Exercise requirements:
Pictures do not belong in the copy. Return all of the entries exactly.

━━━━━━

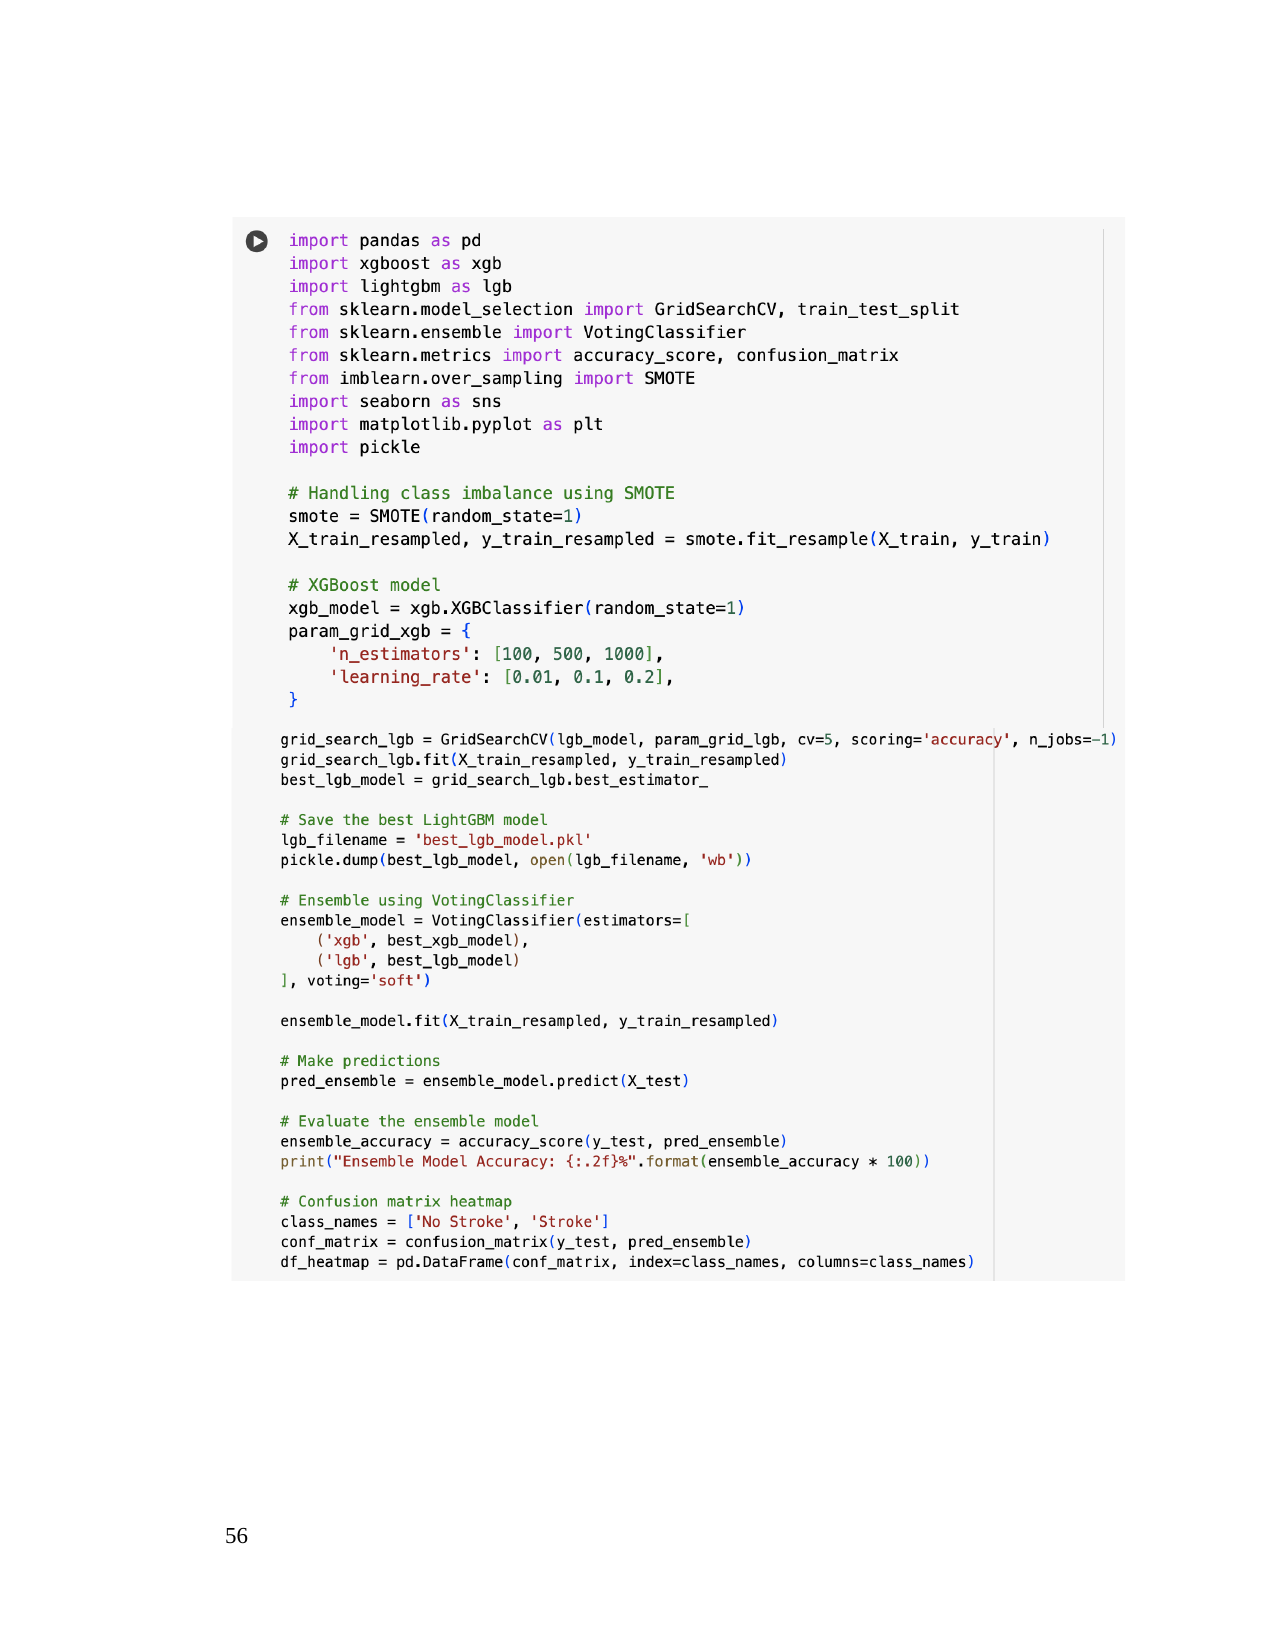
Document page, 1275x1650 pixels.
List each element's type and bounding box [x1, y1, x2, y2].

picture [225, 209, 1125, 1281]
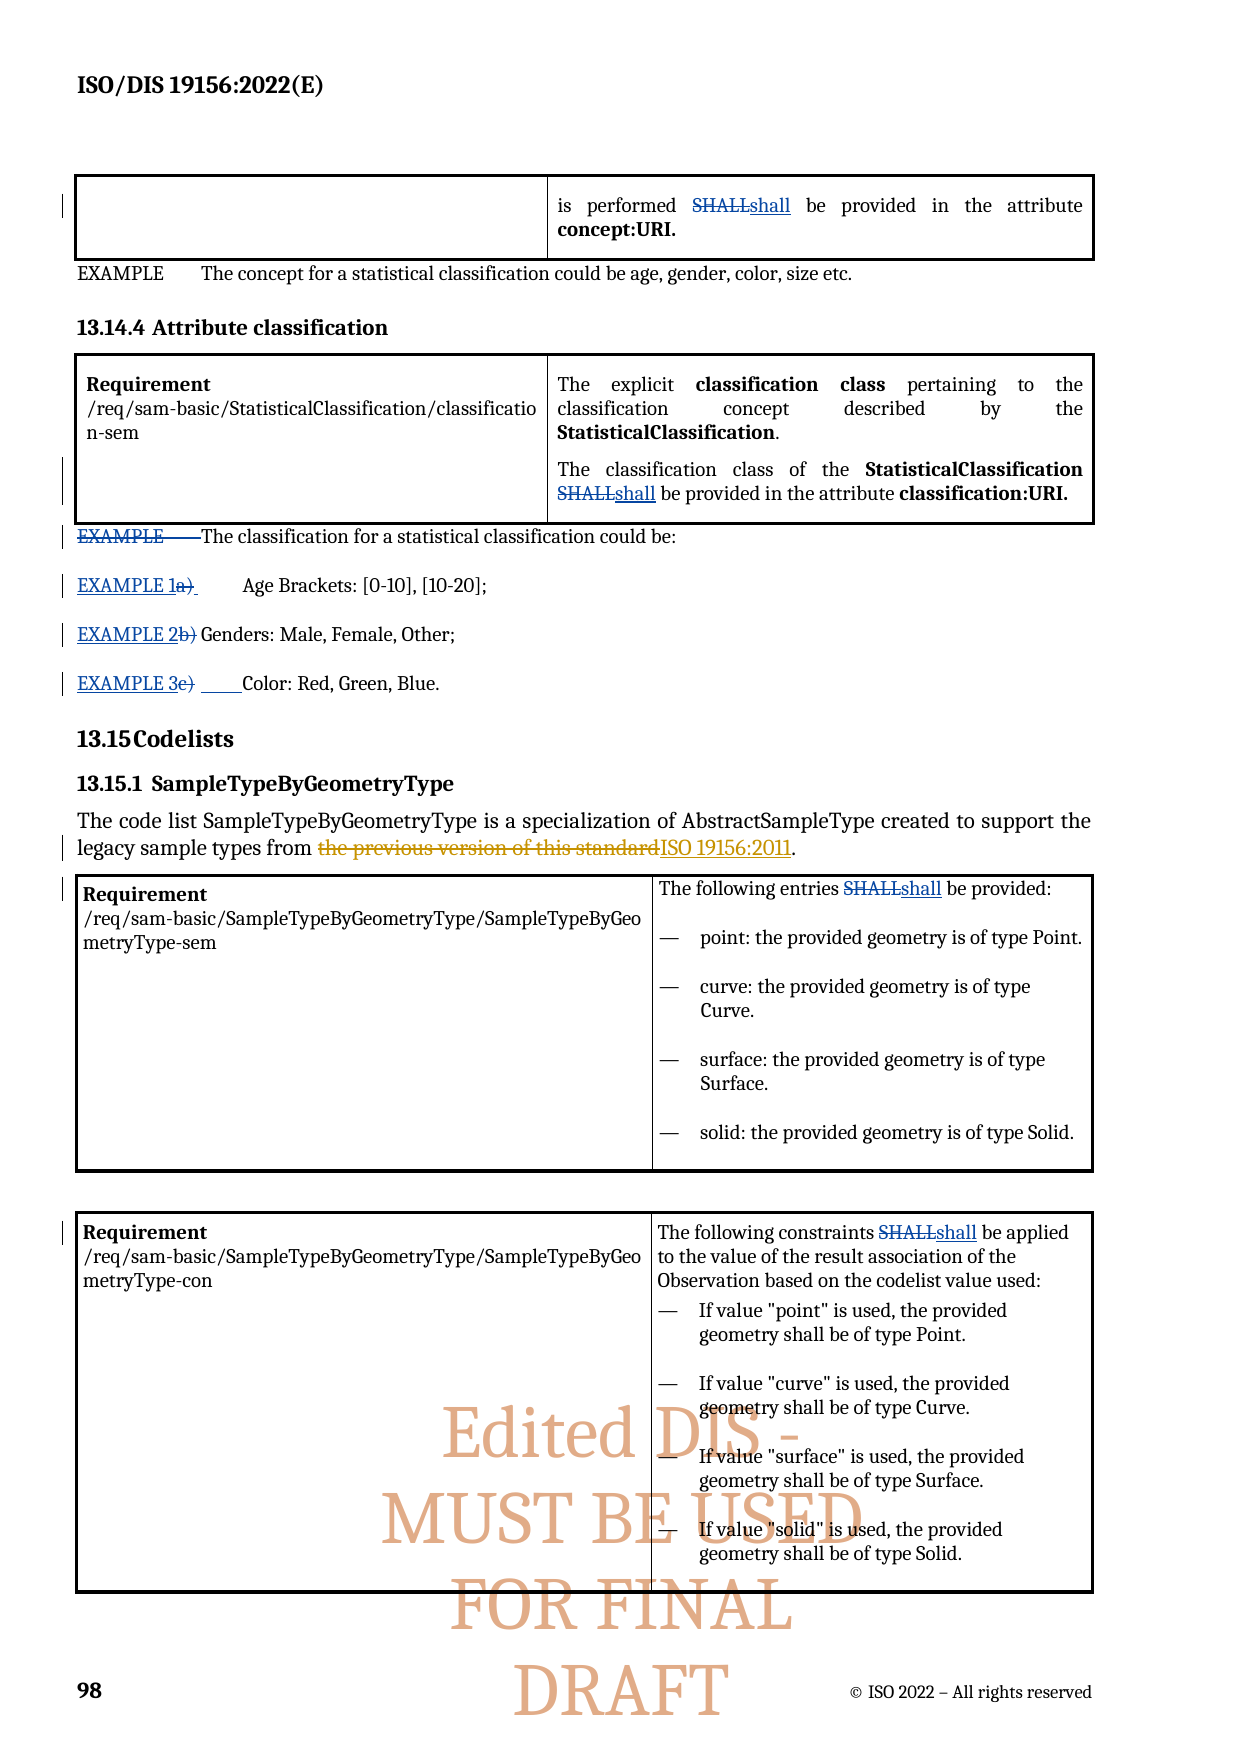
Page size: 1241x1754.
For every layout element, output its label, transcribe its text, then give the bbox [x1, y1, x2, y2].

text The classification for a statistical classification could be: [77, 525, 1092, 549]
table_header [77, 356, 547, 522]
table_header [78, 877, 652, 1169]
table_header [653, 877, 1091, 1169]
text EXAMPLE The concept for a statistical classification could be age, gender, color, size etc. [77, 261, 1092, 285]
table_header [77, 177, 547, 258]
list Genders: Male, Female, Other; [77, 623, 1092, 647]
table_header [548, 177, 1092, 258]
list Color: Red, Green, Blue. [77, 672, 1092, 696]
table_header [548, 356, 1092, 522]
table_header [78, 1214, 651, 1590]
subtitle Attribute classification [77, 317, 1092, 341]
list Age Brackets: [0-10], [10-20]; [77, 574, 1092, 598]
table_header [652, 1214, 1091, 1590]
text The code list SampleTypeByGeometryType is a specialization of AbstractSampleType created to support the legacy sample types from . [77, 808, 1092, 861]
subtitle Codelists [77, 727, 1092, 753]
subtitle SampleTypeByGeometryType [77, 772, 1092, 796]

━━━━━━

Solution for this problem:
Document page, 1275x1650 pixels.
List each element's type and bounding box [x1, y1, x2, y2].

picture [225, 209, 1125, 1281]
Page size: 1241x1754.
For every layout element, output its label, transcribe its text, then give the bbox [x1, y1, x2, y2].

text The classification for a statistical classification could be: [77, 525, 1092, 549]
table_header [77, 356, 547, 522]
table_header [78, 877, 652, 1169]
table_header [653, 877, 1091, 1169]
text EXAMPLE The concept for a statistical classification could be age, gender, color, size etc. [77, 261, 1092, 285]
table_header [77, 177, 547, 258]
list Genders: Male, Female, Other; [77, 623, 1092, 647]
table_header [548, 177, 1092, 258]
list Color: Red, Green, Blue. [77, 672, 1092, 696]
table_header [548, 356, 1092, 522]
table_header [78, 1214, 651, 1590]
subtitle Attribute classification [77, 317, 1092, 341]
list Age Brackets: [0-10], [10-20]; [77, 574, 1092, 598]
table_header [652, 1214, 1091, 1590]
text The code list SampleTypeByGeometryType is a specialization of AbstractSampleType created to support the legacy sample types from . [77, 808, 1092, 861]
subtitle Codelists [77, 727, 1092, 753]
subtitle SampleTypeByGeometryType [77, 772, 1092, 796]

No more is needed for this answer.